Redox-sensitive stimulation of type-1 ryanodine receptors by the scorpion toxin maurocalcine

The scorpion toxin maurocalcine acts as a high affinity agonist of the type-1 ryanodine receptor expressed in skeletal muscle. Here, we investigated the effects of the reducing agent dithiothreitol or the oxidizing reagent thimerosal on type-1 ryanodine receptor stimulation by maurocalcine. Maurocalcine addition to sarcoplasmic reticulum vesicles actively loaded with calcium elicited Ca2+ release from native vesicles and from vesicles pre-incubated with dithiothreitol; thimerosal addition to native vesicles after Ca2+ uptake completion prevented this response. Maurocalcine enhanced equilibrium [3H]-ryanodine binding to native and to dithiothreitol-treated reticulum vesicles, and increased 5-fold the apparent Ki for Mg2+ inhibition of [3H]-ryanodine binding to native vesicles. Single calcium release channels incorporated in planar lipid bilayers displayed a long-lived open sub-conductance state after maurocalcine addition.
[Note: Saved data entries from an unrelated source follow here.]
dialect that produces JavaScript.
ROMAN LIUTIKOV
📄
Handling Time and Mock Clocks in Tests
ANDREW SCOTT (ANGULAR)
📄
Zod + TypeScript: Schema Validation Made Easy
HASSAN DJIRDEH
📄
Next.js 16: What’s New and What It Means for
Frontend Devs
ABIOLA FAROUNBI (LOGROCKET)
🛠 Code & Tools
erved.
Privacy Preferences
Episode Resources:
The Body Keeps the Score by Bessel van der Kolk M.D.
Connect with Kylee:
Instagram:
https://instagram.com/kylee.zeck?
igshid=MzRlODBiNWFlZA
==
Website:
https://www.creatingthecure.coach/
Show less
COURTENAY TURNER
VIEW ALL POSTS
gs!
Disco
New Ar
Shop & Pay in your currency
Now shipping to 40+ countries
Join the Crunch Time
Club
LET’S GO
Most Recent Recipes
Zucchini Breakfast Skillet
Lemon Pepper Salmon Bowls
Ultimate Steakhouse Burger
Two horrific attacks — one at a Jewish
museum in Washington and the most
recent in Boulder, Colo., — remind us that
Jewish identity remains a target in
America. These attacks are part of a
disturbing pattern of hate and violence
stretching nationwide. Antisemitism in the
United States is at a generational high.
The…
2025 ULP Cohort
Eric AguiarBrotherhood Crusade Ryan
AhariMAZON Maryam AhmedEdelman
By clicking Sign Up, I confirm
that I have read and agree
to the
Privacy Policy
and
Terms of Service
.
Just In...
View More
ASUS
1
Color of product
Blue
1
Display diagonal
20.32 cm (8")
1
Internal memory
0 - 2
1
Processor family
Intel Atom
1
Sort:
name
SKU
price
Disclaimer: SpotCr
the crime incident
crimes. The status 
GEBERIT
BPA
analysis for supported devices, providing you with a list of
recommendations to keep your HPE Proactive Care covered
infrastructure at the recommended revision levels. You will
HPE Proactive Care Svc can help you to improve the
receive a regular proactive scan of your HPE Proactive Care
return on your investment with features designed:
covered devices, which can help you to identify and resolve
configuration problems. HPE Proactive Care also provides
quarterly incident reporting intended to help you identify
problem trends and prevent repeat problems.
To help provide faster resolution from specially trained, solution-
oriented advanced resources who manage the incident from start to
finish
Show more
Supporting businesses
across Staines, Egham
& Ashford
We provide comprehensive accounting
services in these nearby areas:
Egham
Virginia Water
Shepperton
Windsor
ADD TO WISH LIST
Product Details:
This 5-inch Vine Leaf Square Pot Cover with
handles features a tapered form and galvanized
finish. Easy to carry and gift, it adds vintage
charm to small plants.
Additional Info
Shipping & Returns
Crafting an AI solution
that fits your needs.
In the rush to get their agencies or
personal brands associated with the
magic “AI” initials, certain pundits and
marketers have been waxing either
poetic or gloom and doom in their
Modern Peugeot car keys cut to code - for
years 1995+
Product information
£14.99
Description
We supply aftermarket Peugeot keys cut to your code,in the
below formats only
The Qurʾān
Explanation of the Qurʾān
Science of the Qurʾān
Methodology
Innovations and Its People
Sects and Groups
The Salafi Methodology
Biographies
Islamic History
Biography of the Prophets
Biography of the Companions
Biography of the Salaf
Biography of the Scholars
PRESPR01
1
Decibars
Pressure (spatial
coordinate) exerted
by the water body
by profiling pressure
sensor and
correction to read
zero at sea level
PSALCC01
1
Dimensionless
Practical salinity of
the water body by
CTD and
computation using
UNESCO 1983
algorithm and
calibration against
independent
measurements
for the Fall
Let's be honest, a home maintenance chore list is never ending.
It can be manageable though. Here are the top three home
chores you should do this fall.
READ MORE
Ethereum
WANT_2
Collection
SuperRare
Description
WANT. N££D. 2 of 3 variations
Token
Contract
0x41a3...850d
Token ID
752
The fractional time spent in this sub-conductance state decreased when lowering cytoplasmic [Ca2+] from 10 μM to 0.1 μM or at cytoplasmic [Mg2+] ≥ 30 μM. At 0.1 μM [Ca2+], only channels that displayed poor activation by Ca2+ were readily activated by 5 nM maurocalcine; subsequent incubation with thimerosal abolished the sub-conductance state induced by maurocalcine. We interpret these results as an indication that maurocalcine acts as a more effective type-1 ryanodine receptor channel agonist under reducing conditions.